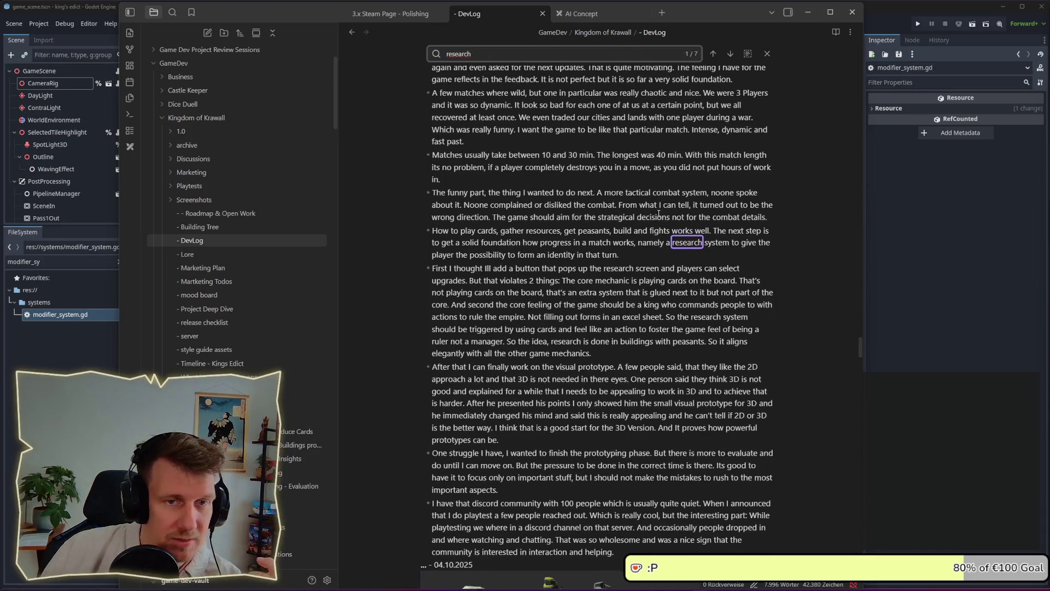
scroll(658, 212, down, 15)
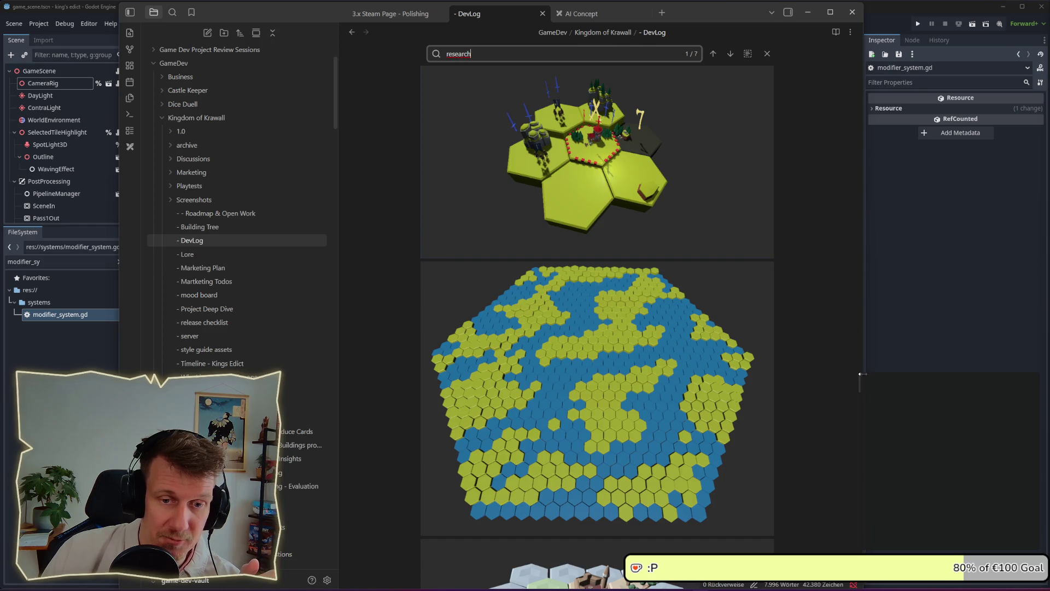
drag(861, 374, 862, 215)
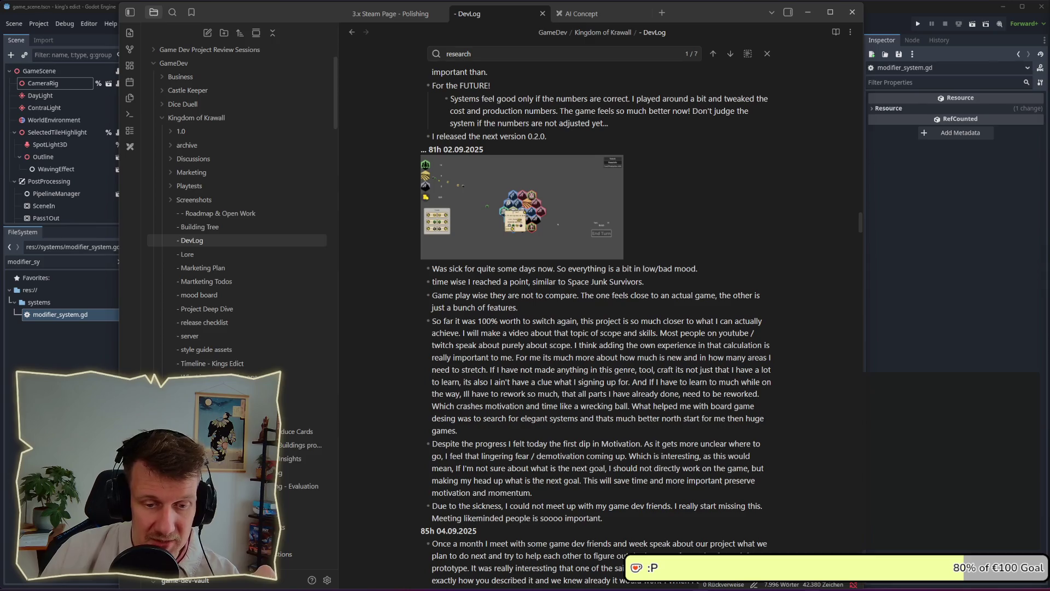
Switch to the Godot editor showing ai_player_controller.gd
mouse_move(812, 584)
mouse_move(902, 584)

= = = =

**Work request**
Reproduce exactly, and only, the lines from the one with "drag(861, 374, 862, 215)" to the final line of the listing above; the pictures are to be left out.

**Task solution**
drag(861, 374, 862, 215)
Switch to the Godot editor showing ai_player_controller.gd
mouse_move(812, 584)
mouse_move(902, 584)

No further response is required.